Stored data entries:
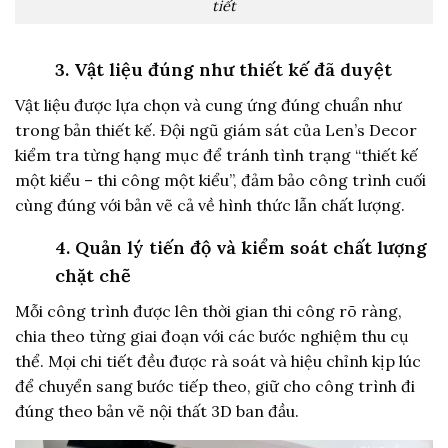
tiết
3. Vật liệu đúng như thiết kế đã duyệt
Vật liệu được lựa chọn và cung ứng đúng chuẩn như
trong bản thiết kế. Đội ngũ giám sát của Len’s Decor
kiểm tra từng hạng mục để tránh tình trạng “thiết kế
một kiểu – thi công một kiểu”, đảm bảo công trình cuối
cùng đúng với bản vẽ cả về hình thức lẫn chất lượng.
4. Quản lý tiến độ và kiểm soát chất lượng
chặt chẽ
Mỗi công trình được lên thời gian thi công rõ ràng,
chia theo từng giai đoạn với các bước nghiệm thu cụ
thể. Mọi chi tiết đều được rà soát và hiệu chỉnh kịp lúc
để chuyển sang bước tiếp theo, giữ cho công trình đi
đúng theo bản vẽ nội thất 3D ban đầu.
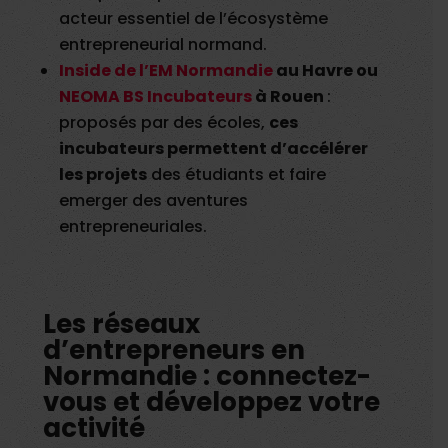
acteur essentiel de l’écosystème
entrepreneurial normand.
Inside de l’EM Normandie
au Havre ou
NEOMA BS Incubateurs
à Rouen
:
proposés par des écoles,
ces
incubateurs permettent d’accélérer
les projets
des étudiants et faire
emerger des aventures
entrepreneuriales.
Les réseaux
d’entrepreneurs en
Normandie : connectez-
vous et développez votre
activité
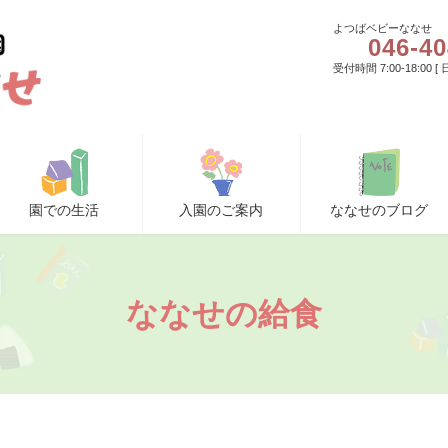
よつばベビーななせ
046-40
受付時間 7:00-18:00 
園での生活
入園のご案内
ななせのブログ
ななせの給食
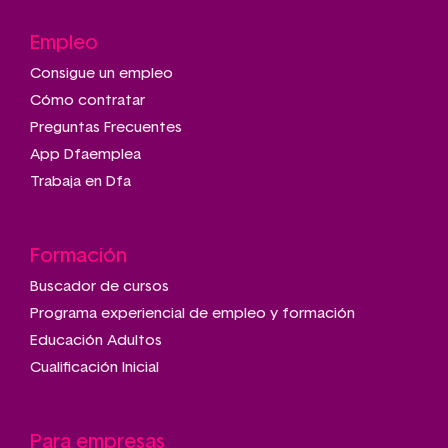
Empleo
Consigue un empleo
Cómo contratar
Preguntas Frecuentes
App Dfaemplea
Trabaja en Dfa
Formación
Buscador de cursos
Programa experiencial de empleo y formación
Educación Adultos
Cualificación Inicial
Para empresas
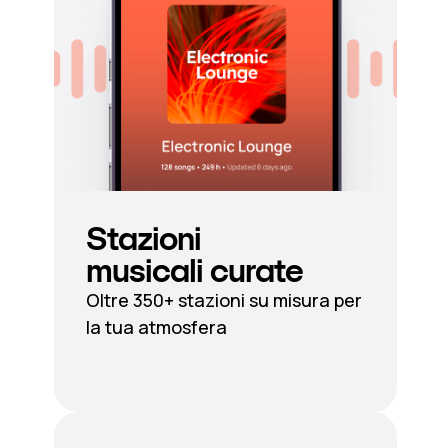
Stazioni
musicali curate
Oltre 350+ stazioni su misura per
la tua atmosfera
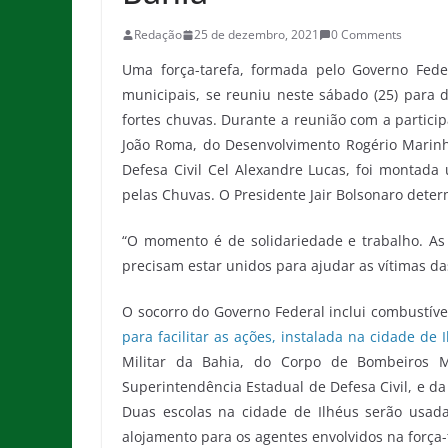
Redação
25 de dezembro, 2021
0 Comments
Uma força-tarefa, formada pelo Governo Feder
municipais, se reuniu neste sábado (25) para d
fortes chuvas. Durante a reunião com a partici
João Roma, do Desenvolvimento Rogério Marinh
Defesa Civil Cel Alexandre Lucas, foi montada
pelas Chuvas. O Presidente Jair Bolsonaro dete
“O momento é de solidariedade e trabalho. As 
precisam estar unidos para ajudar as vítimas da
O socorro do Governo Federal inclui combustíve
para facilitar as ações, instalada na cidade de 
Militar da Bahia, do Corpo de Bombeiros Mi
Superintendência Estadual de Defesa Civil, e da
Duas escolas na cidade de Ilhéus serão usad
alojamento para os agentes envolvidos na força-t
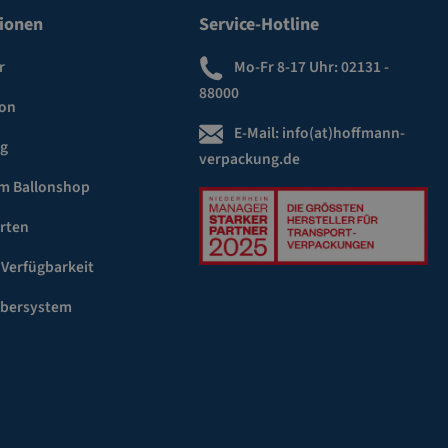
ionen
Service-Hotline
r
Mo-Fr 8-17 Uhr:
02131 -
88000
ion
E-Mail:
info(at)hoffmann-
ng
verpackung.de
m Ballonshop
rten
 Verfügbarkeit
ebersystem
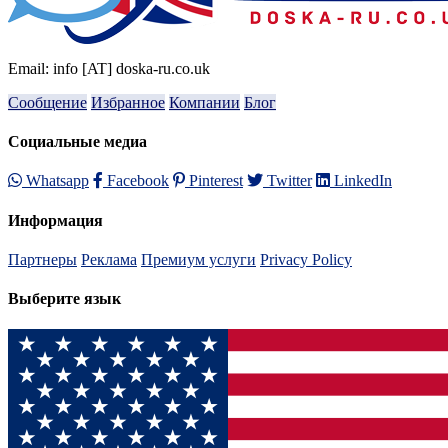
Email: info [AT] doska-ru.co.uk
Сообщение
Избранное
Компании
Блог
Социальные медиа
Whatsapp
Facebook
Pinterest
Twitter
LinkedIn
Информация
Партнеры
Реклама
Премиум услуги
Privacy Policy
Выберите язык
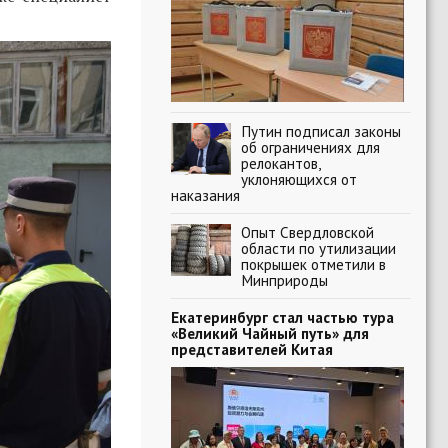
Путин подписал законы
об ограничениях для
релокантов,
уклоняющихся от
наказания
Опыт Свердловской
области по утилизации
покрышек отметили в
Минприроды
Екатеринбург стал частью тура
«Великий Чайный путь» для
представителей Китая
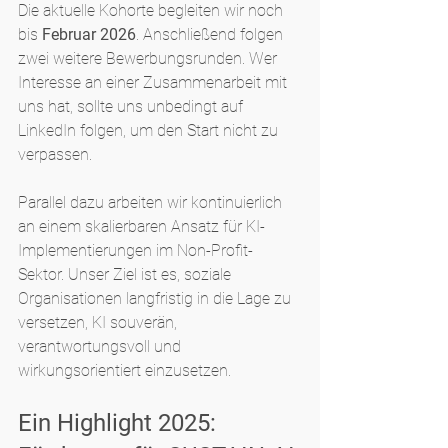
Die aktuelle Kohorte begleiten wir noch 
bis 
Februar 2026
. Anschließend folgen 
zwei weitere Bewerbungsrunden. Wer 
Interesse an einer Zusammenarbeit mit 
uns hat, sollte uns unbedingt auf 
LinkedIn folgen, um den Start nicht zu 
verpassen.
Parallel dazu arbeiten wir kontinuierlich 
an einem skalierbaren Ansatz für KI-
Implementierungen im Non-Profit-
Sektor. Unser Ziel ist es, soziale 
Organisationen langfristig in die Lage zu 
versetzen, KI souverän, 
verantwortungsvoll und 
wirkungsorientiert einzusetzen.
Ein Highlight 2025: 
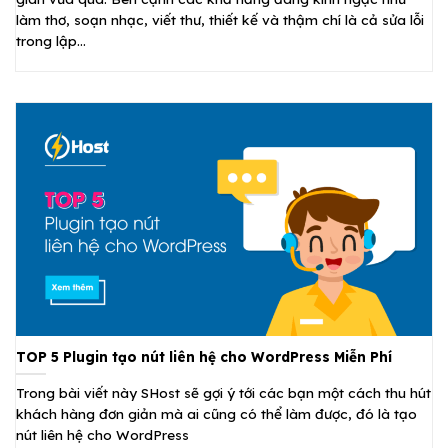
làm thơ, soạn nhạc, viết thư, thiết kế và thậm chí là cả sửa lỗi
trong lập...
TOP 5 Plugin tạo nút liên hệ cho WordPress Miễn Phí
Trong bài viết này SHost sẽ gợi ý tới các bạn một cách thu hút
khách hàng đơn giản mà ai cũng có thể làm được, đó là tạo
nút liên hệ cho WordPress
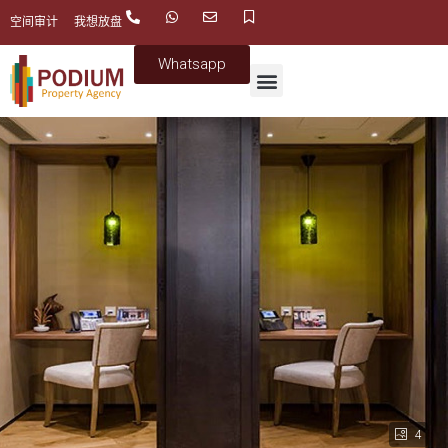
空间审计
我想放盘
Whatsapp
4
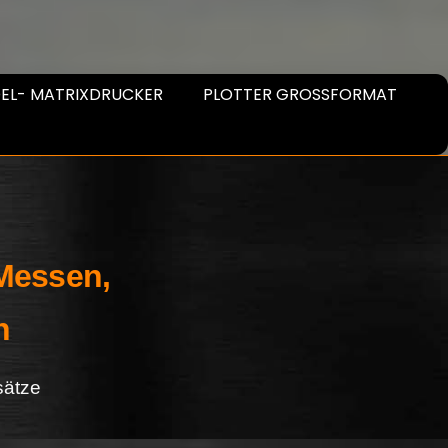
EL- MATRIXDRUCKER
PLOTTER GROSSFORMAT
 Messen,
n
sätze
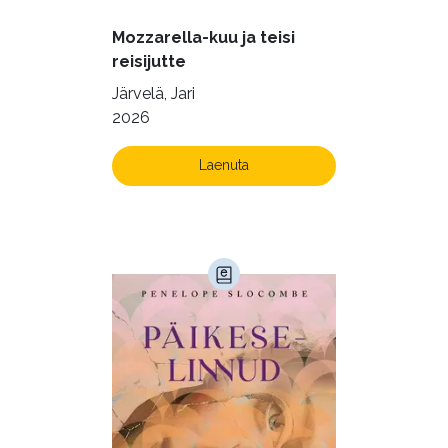
Mozzarella-kuu ja teisi
reisijutte
Järvelä, Jari
2026
Laenuta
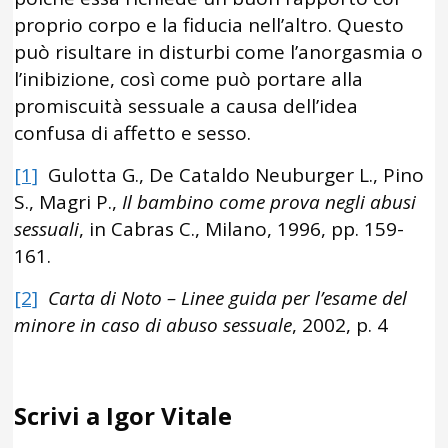
proprio corpo e la fiducia nell’altro. Questo
può risultare in disturbi come l’anorgasmia o
l’inibizione, così come può portare alla
promiscuità sessuale a causa dell’idea
confusa di affetto e sesso.
[1]
Gulotta G., De Cataldo Neuburger L., Pino
S., Magri P.,
Il bambino come prova negli abusi
sessuali
, in Cabras C., Milano, 1996, pp. 159-
161.
[2]
Carta di Noto – Linee guida per l’esame del
minore in caso di abuso sessuale
, 2002, p. 4
Scrivi a Igor Vitale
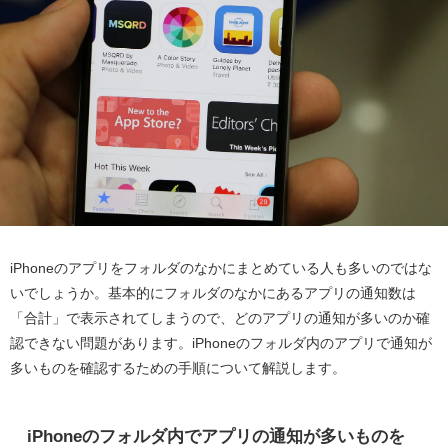
iPhoneのアプリをフォルダのなかにまとめている人も多いのではな
いでしょうか。基本的にフォルダのなかにあるアプリの通知数は
「合計」で表示されてしまうので、どのアプリの通知が多いのか確
認できない問題があります。iPhoneのフォルダ内のアプリで通知が
多いものを確認するための手順について解説します。
iPhoneのフォルダ内でアプリの通知が多いものを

> Your instructions:
Leave out the pictures and give the rest of the records again exactly.

> Exercise result:
tiết
3. Vật liệu đúng như thiết kế đã duyệt
Vật liệu được lựa chọn và cung ứng đúng chuẩn như
trong bản thiết kế. Đội ngũ giám sát của Len’s Decor
kiểm tra từng hạng mục để tránh tình trạng “thiết kế
một kiểu – thi công một kiểu”, đảm bảo công trình cuối
cùng đúng với bản vẽ cả về hình thức lẫn chất lượng.
4. Quản lý tiến độ và kiểm soát chất lượng
chặt chẽ
Mỗi công trình được lên thời gian thi công rõ ràng,
chia theo từng giai đoạn với các bước nghiệm thu cụ
thể. Mọi chi tiết đều được rà soát và hiệu chỉnh kịp lúc
để chuyển sang bước tiếp theo, giữ cho công trình đi
đúng theo bản vẽ nội thất 3D ban đầu.
acteur essentiel de l’écosystème
entrepreneurial normand.
Inside de l’EM Normandie
au Havre ou
NEOMA BS Incubateurs
à Rouen
:
proposés par des écoles,
ces
incubateurs permettent d’accélérer
les projets
des étudiants et faire
emerger des aventures
entrepreneuriales.
Les réseaux
d’entrepreneurs en
Normandie : connectez-
vous et développez votre
activité
よつばベビーななせ
046-40
受付時間 7:00-18:00 
園での生活
入園のご案内
ななせのブログ
ななせの給食
Empleo
Consigue un empleo
Cómo contratar
Preguntas Frecuentes
App Dfaemplea
Trabaja en Dfa
Formación
Buscador de cursos
Programa experiencial de empleo y formación
Educación Adultos
Cualificación Inicial
Para empresas
Stazioni
musicali curate
Oltre 350+ stazioni su misura per
la tua atmosfera
Redação
25 de dezembro, 2021
0 Comments
Uma força-tarefa, formada pelo Governo Feder
municipais, se reuniu neste sábado (25) para d
fortes chuvas. Durante a reunião com a partici
João Roma, do Desenvolvimento Rogério Marinh
Defesa Civil Cel Alexandre Lucas, foi montada
pelas Chuvas. O Presidente Jair Bolsonaro dete
“O momento é de solidariedade e trabalho. As 
precisam estar unidos para ajudar as vítimas da
O socorro do Governo Federal inclui combustíve
para facilitar as ações, instalada na cidade de 
Militar da Bahia, do Corpo de Bombeiros Mi
Superintendência Estadual de Defesa Civil, e da
Duas escolas na cidade de Ilhéus serão usad
alojamento para os agentes envolvidos na força-t
ionen
Service-Hotline
r
Mo-Fr 8-17 Uhr:
02131 -
88000
ion
E-Mail:
info(at)hoffmann-
ng
verpackung.de
m Ballonshop
rten
 Verfügbarkeit
ebersystem
Email: info [AT] doska-ru.co.uk
Сообщение
Избранное
Компании
Блог
Социальные медиа
Whatsapp
Facebook
Pinterest
Twitter
LinkedIn
Информация
Партнеры
Реклама
Премиум услуги
Privacy Policy
Выберите язык
Путин подписал законы
об ограничениях для
релокантов,
уклоняющихся от
наказания
Опыт Свердловской
области по утилизации
покрышек отметили в
Минприроды
Екатеринбург стал частью тура
«Великий Чайный путь» для
представителей Китая
Die aktuelle Kohorte begleiten wir noch 
bis 
Februar 2026
. Anschließend folgen 
zwei weitere Bewerbungsrunden. Wer 
Interesse an einer Zusammenarbeit mit 
uns hat, sollte uns unbedingt auf 
LinkedIn folgen, um den Start nicht zu 
verpassen.
Parallel dazu arbeiten wir kontinuierlich 
an einem skalierbaren Ansatz für KI-
Implementierungen im Non-Profit-
Sektor. Unser Ziel ist es, soziale 
Organisationen langfristig in die Lage zu 
versetzen, KI souverän, 
verantwortungsvoll und 
wirkungsorientiert einzusetzen.
Ein Highlight 2025: 
làm thơ, soạn nhạc, viết thư, thiết kế và thậm chí là cả sửa lỗi
trong lập...
TOP 5 Plugin tạo nút liên hệ cho WordPress Miễn Phí
Trong bài viết này SHost sẽ gợi ý tới các bạn một cách thu hút
khách hàng đơn giản mà ai cũng có thể làm được, đó là tạo
nút liên hệ cho WordPress
空间审计
我想放盘
Whatsapp
4
EL- MATRIXDRUCKER
PLOTTER GROSSFORMAT
 Messen,
n
sätze
Mozzarella-kuu ja teisi
reisijutte
Järvelä, Jari
2026
Laenuta
proprio corpo e la fiducia nell’altro. Questo
può risultare in disturbi come l’anorgasmia o
l’inibizione, così come può portare alla
promiscuità sessuale a causa dell’idea
confusa di affetto e sesso.
[1]
Gulotta G., De Cataldo Neuburger L., Pino
S., Magri P.,
Il bambino come prova negli abusi
sessuali
, in Cabras C., Milano, 1996, pp. 159-
161.
[2]
Carta di Noto – Linee guida per l’esame del
minore in caso di abuso sessuale
, 2002, p. 4
Scrivi a Igor Vitale
iPhoneのアプリをフォルダのなかにまとめている人も多いのではな
いでしょうか。基本的にフォルダのなかにあるアプリの通知数は
「合計」で表示されてしまうので、どのアプリの通知が多いのか確
認できない問題があります。iPhoneのフォルダ内のアプリで通知が
多いものを確認するための手順について解説します。
iPhoneのフォルダ内でアプリの通知が多いものを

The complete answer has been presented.